SharePoint Timer jobs not running(Specially one-time timer jobs)

Problem description:
====================
In your SharePoint farm you start to experience that the timer jobs are not running normally. Like custom timer jobs or one-time timer jobs do not run once you try running it. This also affects the UPA sync service not getting started or provisioning as they create one-time timer jobs. Another good example to identify the problem is to run "Merge-SPLogFile" command that creates one-time timer jobs to collect logs from all the servers in the farm.

Cause:
======
1. Although the SharePoint Timer service was started in services.msc, the timer service instance object (this is a SharePoint farm object) may be set to “Disabled”.Use below script to get the status of all the timer instances in the farm.

$farm = Get-SPFarm
$FarmTimers = $farm.TimerService.Instances
foreach ($FT in $FarmTimers)
{
write-host "Server: " $FT.Server.Name.ToString();
write-host "Status: " $FT.status;
write-host "Allow Service Jobs: " $FT.AllowServiceJobs;
write-host "Allow Content DB Jobs: " $FT.AllowContentDatabaseJobs;"`n"
}

2. The "TimerJobHistory" table in SharePoint Config DB may have too many records which causes timer jobs not to function correctly. This is followed because "Delete job history" timer job not running for a long time. This job is supposed to purge timer job history older than 7 days.Use below SQL queries and commands to validate the possibility.

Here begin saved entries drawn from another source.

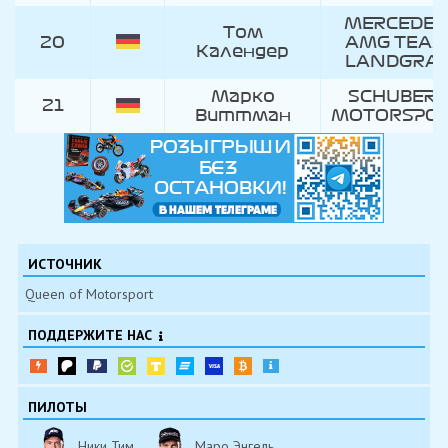
MERCEDES
Том
20
AMG TEA
Календер
LANDGRA
Марко
SCHUBERT
21
Виттман
MOTORSPO
ИСТОЧНИК
Queen of Motorsport
ПОДДЕРЖИТЕ НАС
ПИЛОТЫ
Ники Тим
Маро Энгель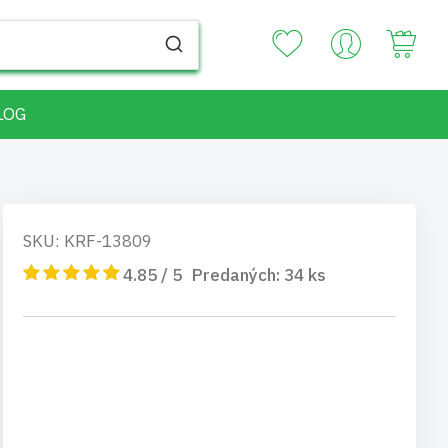
Your
LOG
SKU: KRF-13809
4.85 / 5
Predaných:
34
ks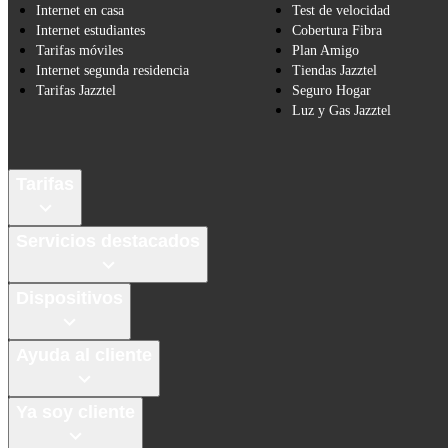
Internet en casa
Test de velocidad
Internet estudiantes
Cobertura Fibra
Tarifas móviles
Plan Amigo
Internet segunda residencia
Tiendas Jazztel
Tarifas Jazztel
Seguro Hogar
Luz y Gas Jazztel
Tarifas
Servicios destacados
Dispositivos
Ayuda al cliente
Ya soy cliente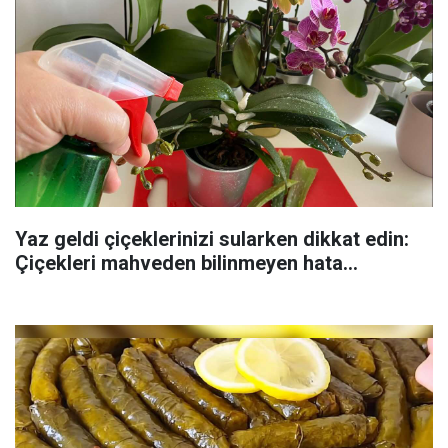
Yaz geldi çiçeklerinizi sularken dikkat edin:
Çiçekleri mahveden bilinmeyen hata...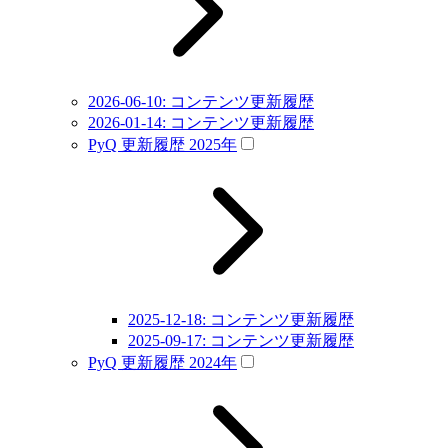
2026-06-10: コンテンツ更新履歴
2026-01-14: コンテンツ更新履歴
PyQ 更新履歴 2025年
2025-12-18: コンテンツ更新履歴
2025-09-17: コンテンツ更新履歴
PyQ 更新履歴 2024年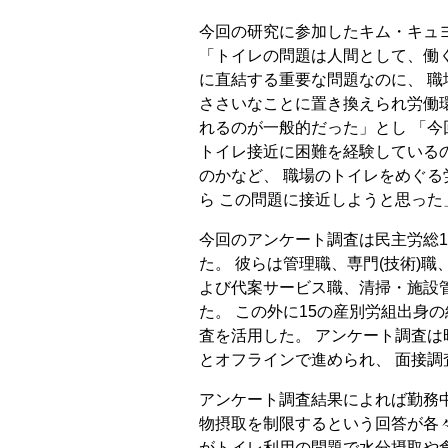
今回の研究に参加したキム・キュ
「トイレの問題は人間として、働
に直結する重要な問題なのに、 職
ささいなことに置き換えられ労働
れるのが一般的だった」とし 「
トイレ接近に困難を経験している
のかなど、 職場のトイレをめぐ
ら この問題に接近しようと思った
今回のアンケート調査は民主労総1
た。 彼らは管理職、専門(技術)
よび代案サービス職、清掃・施設
た。 この外に15の産別労組出身
査を活用した。 アンケート調査は昨
とオフラインで進められ、 面接調
アンケート調査結果によれば勤務
物摂取を制限するという回答が各々全
がトイレ利用の問題で水分摂取や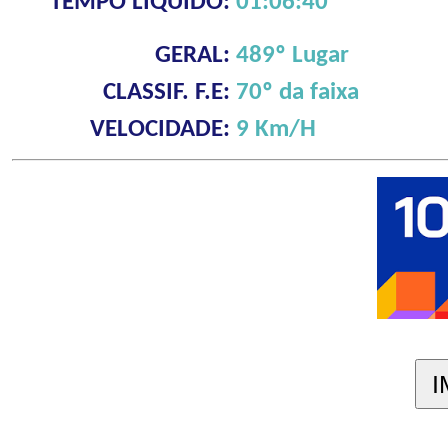
TEMPO LÍQUIDO:
01:06:40
GERAL:
489º Lugar
CLASSIF. F.E:
70º da faixa
VELOCIDADE:
9 Km/H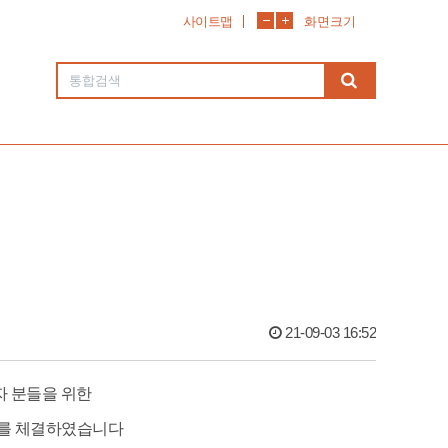
사이트맵
화면크기
21-09-03 16:52
자 분들을 위한
OU를 체결하였습니다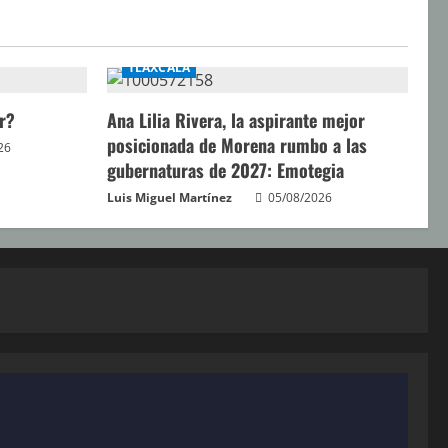
TLAXCALA
r?
Ana Lilia Rivera, la aspirante mejor
posicionada de Morena rumbo a las
26
gubernaturas de 2027: Emotegia
Luis Miguel Martínez
05/08/2026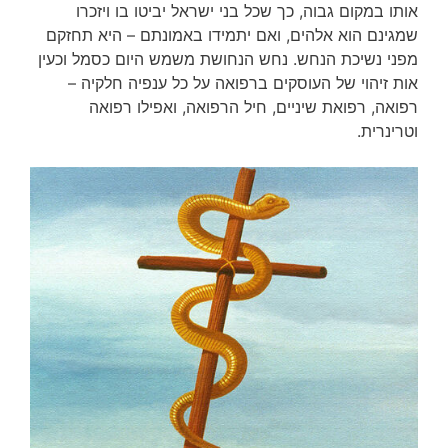
אותו במקום גבוה, כך שכל בני ישראל יביטו בו ויזכרו
שמגינם הוא אלהים, ואם יתמידו באמונתם – היא תחזקם
מפני נשיכת הנחש. נחש הנחושת משמש היום כסמל וכעין
אות זיהוי של העוסקים ברפואה על כל ענפיה חלקיה –
רפואה, רפואת שיניים, חיל הרפואה, ואפילו רפואה
וטרינרית.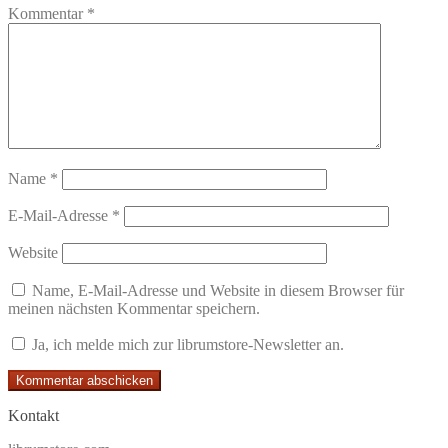
Kommentar
*
Name
*
E-Mail-Adresse
*
Website
Name, E-Mail-Adresse und Website in diesem Browser für
meinen nächsten Kommentar speichern.
Ja, ich melde mich zur librumstore-Newsletter an.
Kontakt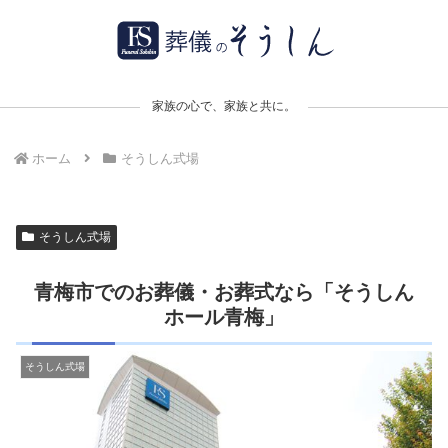
家族の心で、家族と共に。
ホーム
そうしん式場
そうしん式場
青梅市でのお葬儀・お葬式なら「そうしん
ホール青梅」
そうしん式場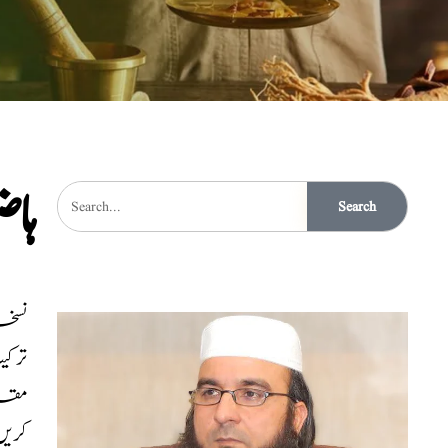
ہا
Search
نسخہ الش
ترک
مقد
کریں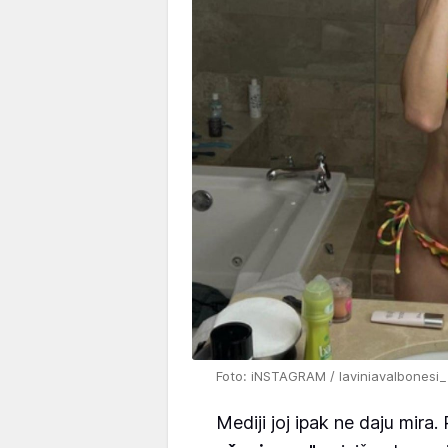
Foto: iNSTAGRAM / laviniavalbonesi_
Mediji joj ipak ne daju mira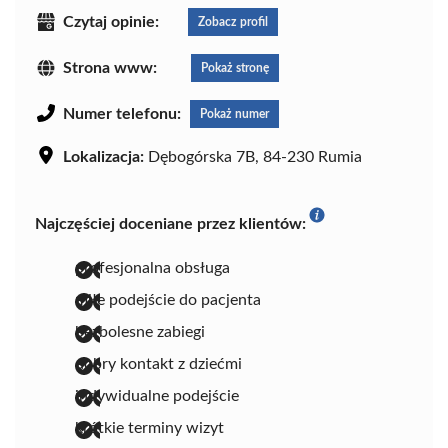
Czytaj opinie:
Zobacz profil
Strona www:
Pokaż stronę
Numer telefonu:
Pokaż numer
Lokalizacja:
Dębogórska 7B, 84-230 Rumia
Najczęściej doceniane przez klientów:
profesjonalna obsługa
miłe podejście do pacjenta
bezbolesne zabiegi
dobry kontakt z dziećmi
indywidualne podejście
krótkie terminy wizyt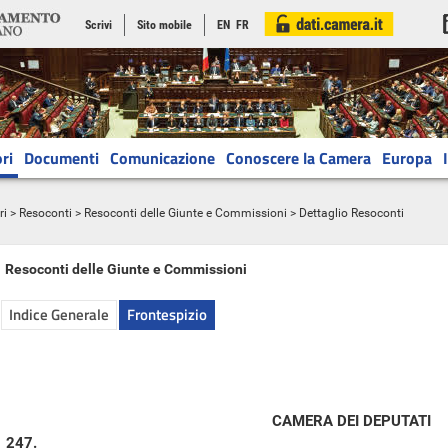
Scrivi
Sito mobile
EN
FR
ri
Documenti
Comunicazione
Conoscere la Camera
Europa
ri
>
Resoconti
>
Resoconti delle Giunte e Commissioni
> Dettaglio Resoconti
Resoconti delle Giunte e Commissioni
Indice Generale
Frontespizio
CAMERA DEI DEPUTATI
247.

>>SQL query on your SharePoint Config DB.

Select COUNT(*) from [SharePoint_Config].[dbo].[TimerJobHistory] with(nolock)
Select Top 100 * from [SharePoint_Config].[dbo].[TimerJobHistory] with(nolock) order by StartTime

Output will show huge number of records e.g. 5 Million records. Also, will also notice that the oldest timer job history record("StartTime" column) in DB is for an older date (normal would be 7 days old). Older records are supposed to be purged by "Delete job history" timer job which, you can validate below.

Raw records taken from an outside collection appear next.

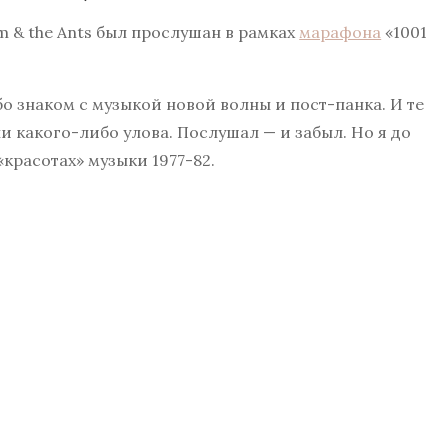
am & the Ants был прослушан в рамках
марафона
«1001
бо знаком с музыкой новой волны и пост-панка. И те
и какого-либо улова. Послушал — и забыл. Но я до
красотах» музыки 1977-82.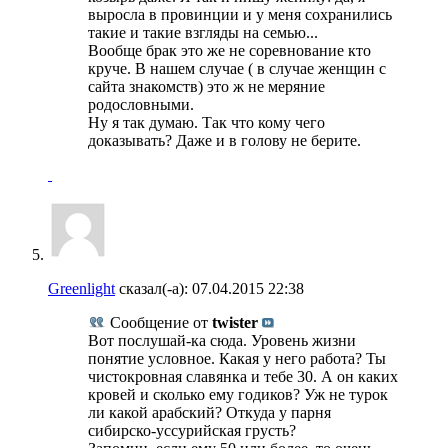
выросла в провинции и у меня сохранились
такие и такие взгляды на семью...
Вообще брак это же не соревнование кто
круче. В нашем случае ( в случае женщин с
сайта знакомств) это ж не меряние
родословными.
Ну я так думаю. Так что кому чего
доказывать? Даже и в голову не берите.
Greenlight
сказал(-а):
07.04.2015
22:38
Сообщение от
twister
Вот послушай-ка сюда. Уровень жизни
понятие условное. Какая у него работа? Ты
чистокровная славянка и тебе 30. А он каких
кровей и сколько ему годиков? Уж не турок
ли какой арабский? Откуда у парня
сибирско-уссурийская грусть?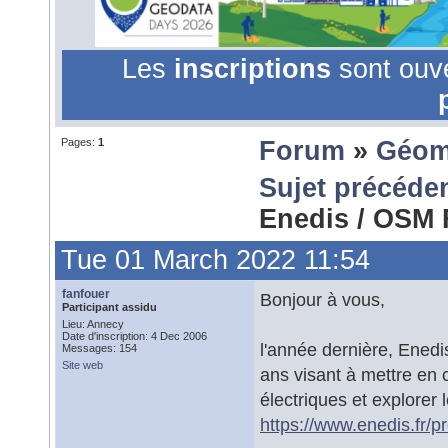
Les
inscriptions
sont ouv
Pages:
1
Forum
»
Géom
Sujet précéde
Enedis / OSM
Tue 01 March 2022 11:54
fanfouer
Bonjour à vous,
Participant assidu
Lieu: Annecy
Date d'inscription: 4 Dec 2006
l'année dernière, Ened
Messages: 154
Site web
ans visant à mettre en
électriques et explorer 
https://www.enedis.fr/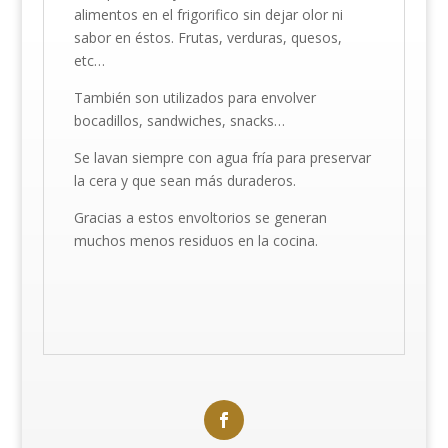
alimentos en el frigorifico sin dejar olor ni
sabor en éstos. Frutas, verduras, quesos,
etc…
También son utilizados para envolver
bocadillos, sandwiches, snacks…
Se lavan siempre con agua fría para preservar
la cera y que sean más duraderos.
Gracias a estos envoltorios se generan
muchos menos residuos en la cocina.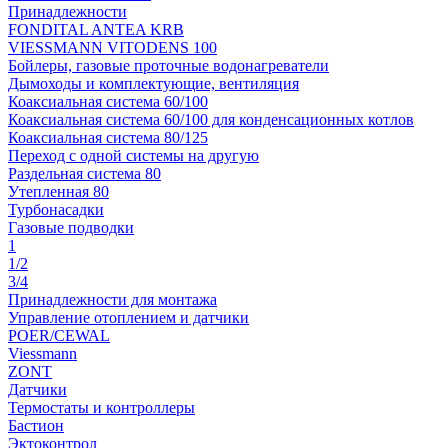
Принадлежности
FONDITAL ANTEA KRB
VIESSMANN VITODENS 100
Бойлеры, газовые проточные водонагреватели
Дымоходы и комплектующие, вентиляция
Коаксиальная система 60/100
Коаксиальная система 60/100 для конденсационных котлов
Коаксиальная система 80/125
Переход с одной системы на другую
Раздельная система 80
Утепленная 80
Турбонасадки
Газовые подводки
1
1/2
3/4
Принадлежности для монтажа
Управление отоплением и датчики
POER/CEWAL
Viessmann
ZONT
Датчики
Термостаты и контроллеры
Бастион
Эктоконтрол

>>PowerShell command on your SharePoint server.

Get-SPTimerJob | ?{$_.DisplayName -eq "Delete job history"} | fl

This will return the "LastRunTime" of the timer job. Normally this will be date when the issue started

Solution:
==========
>> For the 1st issue, you run below PowerShell command to re-provision the instance to "Online" state.

$farm = Get-SPFarm
$FarmTimers = $farm.TimerService.Instances
foreach ($FT in $FarmTimers)
{
write-host "Server: " $FT.Server.Name.ToString();
write-host "Status: " $FT.status;
write-host "Allow Service Jobs: " $FT.AllowServiceJobs;
write-host "Allow Content DB Jobs: " $FT.AllowContentDatabaseJobs;"`n"
}
$disabledTimers = $farm.TimerService.Instances | where {$_.Status -ne "Online"}
if ($disabledTimers -ne $null)
{
foreach ($timer in $disabledTimers)
{
Write-Host -ForegroundColor Red "Timer service instance on server " $timer.Server.Name " is NOT Online. Current status:" $timer.Status
Write-Host -ForegroundColor Green "Attempting to set the status of the service instance to online..."
$timer.Provision()
$timer.Start()
write-host -ForegroundColor Red "You MUST now go restart the SharePoint timer service on server " $FT.Server.Name}}
else
{
Write-Host -ForegroundColor Green "All Timer Service Instances in the farm are online. No problems found!"
}

>> For the 2nd issue, you will need Microsoft's engagement to clear out the "TimerJobHistory" table in SharePoint Config DB. This cannot be done as this is not a Microsoft supported DB operation. So, better engage Microsoft after opening a support ticket with them at https://support.microsoft.com/.
Refer this article - Support for changes to the databases that are used by Office server products and by Windows SharePoint Services

Note: Dealing with Timer instances could cause other issues with the farm. Better to open ticket with Microsoft for such issues as these may be way complex as you think.